╔══

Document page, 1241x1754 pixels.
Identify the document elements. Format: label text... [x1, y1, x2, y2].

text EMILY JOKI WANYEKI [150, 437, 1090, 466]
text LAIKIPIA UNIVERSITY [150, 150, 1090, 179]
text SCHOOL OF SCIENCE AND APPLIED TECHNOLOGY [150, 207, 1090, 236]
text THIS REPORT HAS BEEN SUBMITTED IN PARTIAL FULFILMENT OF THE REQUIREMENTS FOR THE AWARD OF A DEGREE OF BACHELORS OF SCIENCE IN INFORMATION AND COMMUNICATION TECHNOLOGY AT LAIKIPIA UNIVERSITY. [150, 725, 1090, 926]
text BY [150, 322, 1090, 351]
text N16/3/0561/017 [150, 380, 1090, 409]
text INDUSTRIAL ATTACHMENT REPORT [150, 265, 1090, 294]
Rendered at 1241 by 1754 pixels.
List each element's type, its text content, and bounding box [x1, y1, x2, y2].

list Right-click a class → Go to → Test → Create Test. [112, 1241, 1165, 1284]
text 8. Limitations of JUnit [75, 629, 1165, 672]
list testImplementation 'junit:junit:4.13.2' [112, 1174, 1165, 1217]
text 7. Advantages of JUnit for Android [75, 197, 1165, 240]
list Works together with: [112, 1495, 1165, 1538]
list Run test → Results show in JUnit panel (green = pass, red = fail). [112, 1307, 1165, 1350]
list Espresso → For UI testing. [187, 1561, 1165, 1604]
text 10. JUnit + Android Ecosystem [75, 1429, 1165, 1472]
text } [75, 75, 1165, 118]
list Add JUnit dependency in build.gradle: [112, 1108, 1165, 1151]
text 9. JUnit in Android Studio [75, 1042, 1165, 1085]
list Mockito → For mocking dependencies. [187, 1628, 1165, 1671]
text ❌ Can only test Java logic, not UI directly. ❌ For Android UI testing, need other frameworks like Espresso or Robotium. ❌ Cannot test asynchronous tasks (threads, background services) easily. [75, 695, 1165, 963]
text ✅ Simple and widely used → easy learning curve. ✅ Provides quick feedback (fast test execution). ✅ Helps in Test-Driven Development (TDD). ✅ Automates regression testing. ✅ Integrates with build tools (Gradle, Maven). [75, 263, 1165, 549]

╚══

- [Try it] Your answer should reproduce each line of the listing that holds the word "UNIVERSITY".

- [Answer to the exercise]
text LAIKIPIA UNIVERSITY [150, 150, 1090, 179]
text THIS REPORT HAS BEEN SUBMITTED IN PARTIAL FULFILMENT OF THE REQUIREMENTS FOR THE AWARD OF A DEGREE OF BACHELORS OF SCIENCE IN INFORMATION AND COMMUNICATION TECHNOLOGY AT LAIKIPIA UNIVERSITY. [150, 725, 1090, 926]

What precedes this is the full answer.